Alangkah indahnya jika kehidupanku bisa berjalan seperti fenomena dua hewan ini. Keduanya diciptakan sebagai hewan simbiosis mutualisme (hewan yang menguntungkan satu sama lain). Tapi lain pada diriku. Nafsu telah menguasai diri, maka keberadaanku lebih rendah dari pada binatang. Akal dan nafsu selalu bertarung saling mendominasi. Tapi kenyataanya, aku tidak mampu menggunakan rasio (akal) dengan baik. Apa daya berkemampuan untuk memahami, menyimpulkan, berpikir secara logis (masuk akal) kalau dibarengi nafsu yang rusak.
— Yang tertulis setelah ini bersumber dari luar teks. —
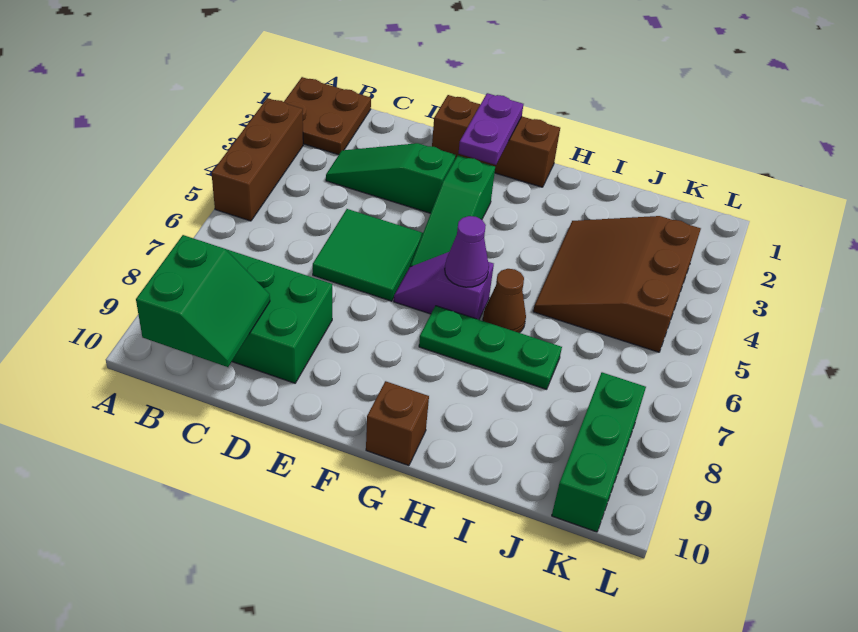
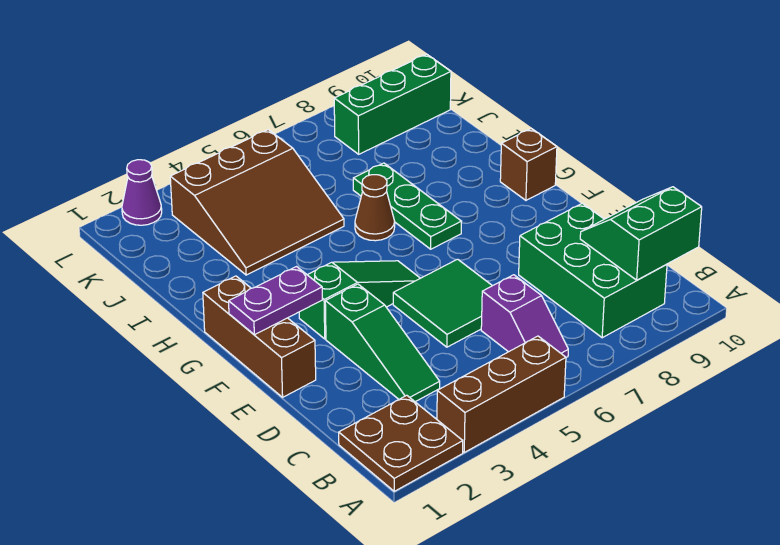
purple slope F6:G6 level 1 top G -> purple slope B6:C6 level 1 top C
purple cone G6 level 2 -> purple cone L2 level 1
Ya… dengan kondisi seperti ini aku akan menjadi makhluk perusak dan berbahaya, makhluk pembangkang dan sombong, lalai akan keberadaanya di muka bumi. Puncaknya menjadi makhluk yang paling arogan.
Aku terlalu mudah menyalahkan dan menuding orang lain. Padahal, perbedaan bukan menjadi suatu alasan untuk kita saling bertengkar. Apa lagi mengunggulkan dan merendahkan orang lain. Aku tidak cerdas dalam menyikapi perbedaan yang ada.
Sebagai manusia biasa, akalku pun tak cukup. Harus ada penyeimbang. Akal harus memiliki nutrisi untuk mengendalikan hawa nafsu. Hanya dengan akal semata, aku terlampau kecil untuk memikirkan alam yang sebesar ini. aku tidak akan bisa menemukan hakekat dengan benar, sebab aku adalah ciptaan yang memiliki batas.
Aku terkesima dengan tulisan-tulisan Bang Irwan yang teduh. Al-qur’an yang setiap hari beliau baca telah sinergis dengan akalnya. Akalnya pun dididik untuk selalu tunduk dengan sang pencipta, dilatih untuk berfikir sehat dan jernih. Keberadaan naqli (petunjuk al-qur’an & hadis) menjadi inspirasi terbesar sekaligus pendidik akalnya. Terima kasih Bang Irwan yang telah mengingatkanku.
Buat Pak De’a dan Bang Wendra Wijaya. Mohon maaf yang sebesar-besarnya, memang di setiap goresan kalimatku terdapat kata-kata kasar. Aku hanyalah manusia biasa yang masih ingin belajar, apalagi merangkai kalimat yang santun dan sopan. Dengan adanya inseden itu, aku mulai belajar untuk menjadi lebih dewasa. Aku kagum atas sikap kalian yang tidak mudah terpancing emosi, dan pantas disebut manusia berwawasan luas.
Mengutip potongan syair lagu “HITAMKU”-ANDRA & THE BACKBONE
maafkan kata yang tlah terucap
akan ku hapus jika kumampu (insyallah mampu)
andaiku dapat meyakinkanmu
kuhapus hitamku
Lagu itu adalah lagu kesukaanku, tapi itu hanyalah sebuah lagu yang tak semua orang pasti suka. Dengan sedikit kemampuan sebagai orang bejat (arogan), akan kuhapus hitamku dengan sekuat tenaga.